Travel and Trust: How Interaction Breeds Connection
“Travel is fatal to prejudice, bigotry and narrow-mindedness, and many of our people need it solely on these accounts. Broad, wholesome, charitable views of people and things can not be acquired by vegetating in one little corner of the earth all one’s lifetime” Mark Twain--Innocents Abroad (1869)
Mark Twain, whose work I’ve always found effortlessly witty while remaining informative, hit the nail on the head with this quote. Traveling is a way to broaden our horizons, expand our perspectives, and reframe our world views.

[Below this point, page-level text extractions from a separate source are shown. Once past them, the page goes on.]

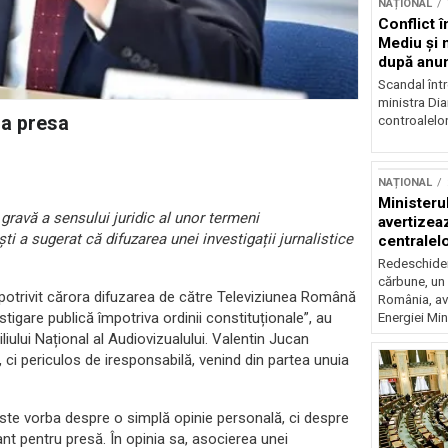
NAȚIONAL
Conflict î
Mediu şi 
după anun
Scandal într
ministra Di
da presa
controalelor
NAȚIONAL
Ministeru
ravă a sensului juridic al unor termeni
avertizea
ti a sugerat că difuzarea unei investigații jurnalistice
centralel
risc majo
Redeschider
cărbune, un 
, potrivit cărora difuzarea de către Televiziunea Română
România, av
tigare publică împotriva ordinii constituționale”, au
Energiei Mini
iului Național al Audiovizualului. Valentin Jucan
i periculos de iresponsabilă, venind din partea unuia
este vorba despre o simplă opinie personală, ci despre
ant pentru presă. În opinia sa, asocierea unei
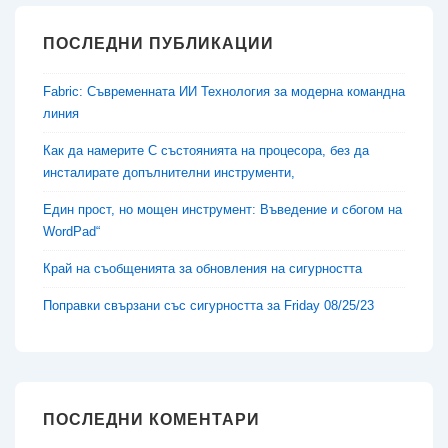
ПОСЛЕДНИ ПУБЛИКАЦИИ
Fabric: Съвременната ИИ Технология за модерна командна
линия
Как да намерите C състоянията на процесора, без да
инсталирате допълнителни инструменти,
Един прост, но мощен инструмент: Въведение и сбогом на
WordPad“
Край на съобщенията за обновления на сигурността
Поправки свързани със сигурността за Friday 08/25/23
ПОСЛЕДНИ КОМЕНТАРИ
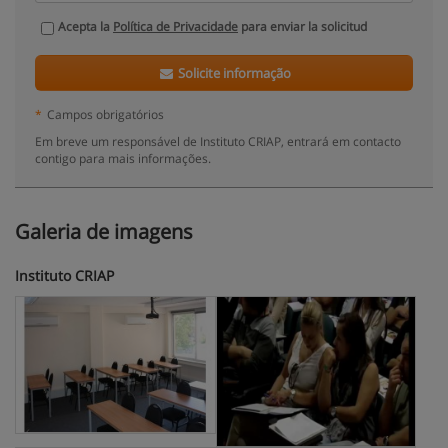
Acepta la
Política de Privacidade
para enviar la solicitud
Solicite informação
*
Campos obrigatórios
Em breve um responsável de Instituto CRIAP, entrará em contacto
contigo para mais informações.
Galeria de imagens
Instituto CRIAP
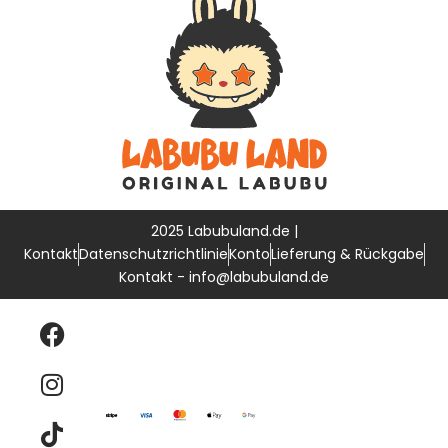
Datenschutzrichtlinie
Labubu Pin For Love
Labubu Have a Seat
2025 Labubuland.de |
Kontakt
Datenschutzrichtlinie
Konto
Lieferung & Rückgabe
Kontakt - info@labubuland.de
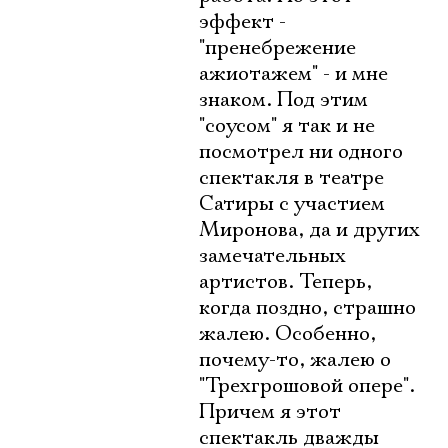
эффект -
"пренебрежение
ажиотажем" - и мне
знаком. Под этим
"соусом" я так и не
посмотрел ни одного
спектакля в театре
Сатиры с участием
Миронова, да и других
замечательных
артистов. Теперь,
когда поздно, страшно
жалею. Особенно,
почему-то, жалею о
"Трехгрошовой опере".
Причем я этот
спектакль дважды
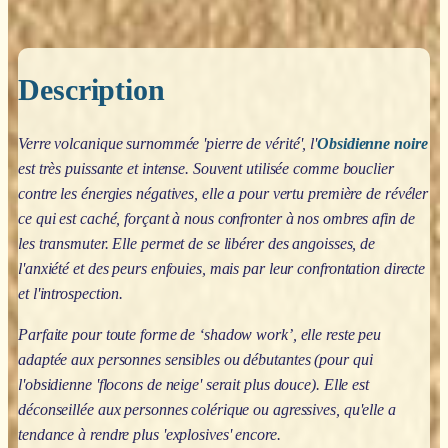
Description
Verre volcanique surnommée 'pierre de vérité', l'
Obsidienne noire
est très puissante et intense. Souvent utilisée comme bouclier
contre les énergies négatives, elle a pour vertu première de révéler
ce qui est caché, forçant à nous confronter à nos ombres afin de
les transmuter. Elle permet de se libérer des angoisses, de
l'anxiété et des peurs enfouies, mais par leur confrontation directe
et l'introspection.
Parfaite pour toute forme de ‘shadow work’, elle reste peu
adaptée aux personnes sensibles ou débutantes (pour qui
l'obsidienne 'flocons de neige' serait plus douce). Elle est
déconseillée aux personnes colérique ou agressives, qu'elle a
tendance à rendre plus 'explosives' encore.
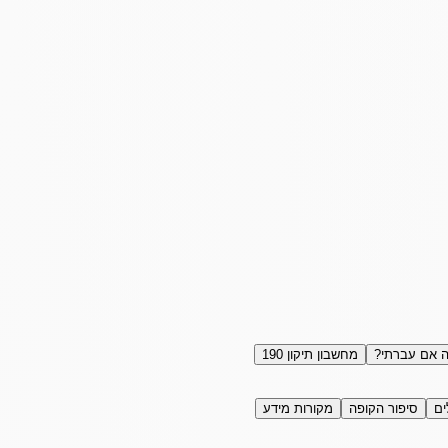
 אם עברתי?
מחשבון תיקון 190
ים
סיפור הקופה
מקורות מידע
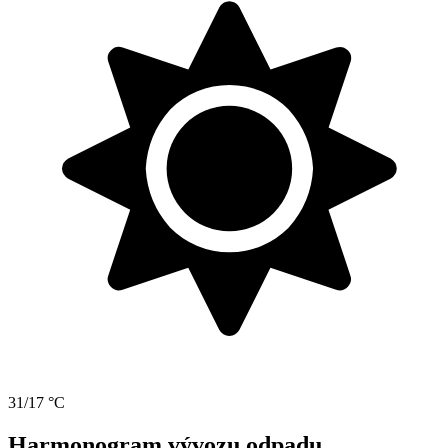
31/17 °C
Harmonogram vývozu odpadu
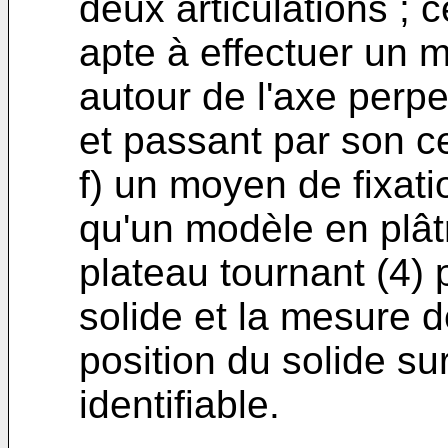
deux articulations ; 
apte à effectuer un 
autour de l'axe perp
et passant par son ce
f) un moyen de fixatio
qu'un modèle en plâtr
plateau tournant (4) 
solide et la mesure d
position du solide su
identifiable.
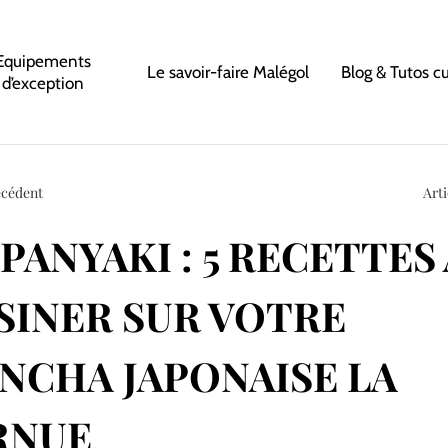
Equipements
Le savoir-faire Malégol
Blog & Tutos c
d’exception
écédent
Arti
PANYAKI : 5 RECETTES 
SINER SUR VOTRE
NCHA JAPONAISE LA
RNUE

A study published 2013 in the journal of Social Psychological and Personality Science essentially confirms Twain’s ideologies! Across the five studies described in the work,it was found that the breadth of foreign travel experience was positively related to generalized trust. This significant connection found that the more places you travel, the more likely you are to trust; a finding that takes root in the increased exposure to diverse cultures and people. In accordance with empirical findings and Mark Twain’s viewpoint, Haig Services endorses the value in interacting with people who are different from ourselves, and expanding our knowledge base through these interactions. Immersion and associated transmission of knowledge develops trust, and this is increasingly difficult without such limited opportunity and ability to interact with others outside our small “safety bubble..”
Without propinquity and the ability to gather, we remained confined to “one little corner of the earth,” as Twain humorously puts it, both in a physical and cognitive sense. Stuck in our own communities and small groups of people we interact with amidst the pandemic, we are interacting only with those who have similar views and experiences to ourselves. The homophily amplification process emphasizes the implications of this phenomenon: the more time we spend with those who are similar to us, the more similar we become.
At Haig Service, we want to once again bring people together, so that through gathering we can develop trust and expand our “safety bubble” beyond those in our immediate circles.
We want to spread awareness of what we can do with technology to expand our safety bubble, and defy this application process. We want to make it safe to go to places of gathering with diverse groups, creating bigger bubbles within which we can trust and feel safe, and we believe many of the answers to how this can become possible lie in the technology; the first step is to spread the awareness of how technology can facilitate feelings of trust and safety through the data. Monitoring via video and analytics is a key way we can expand our limited safety bubbles, and expand the borders of adhering to regulations in a safe and secure environment.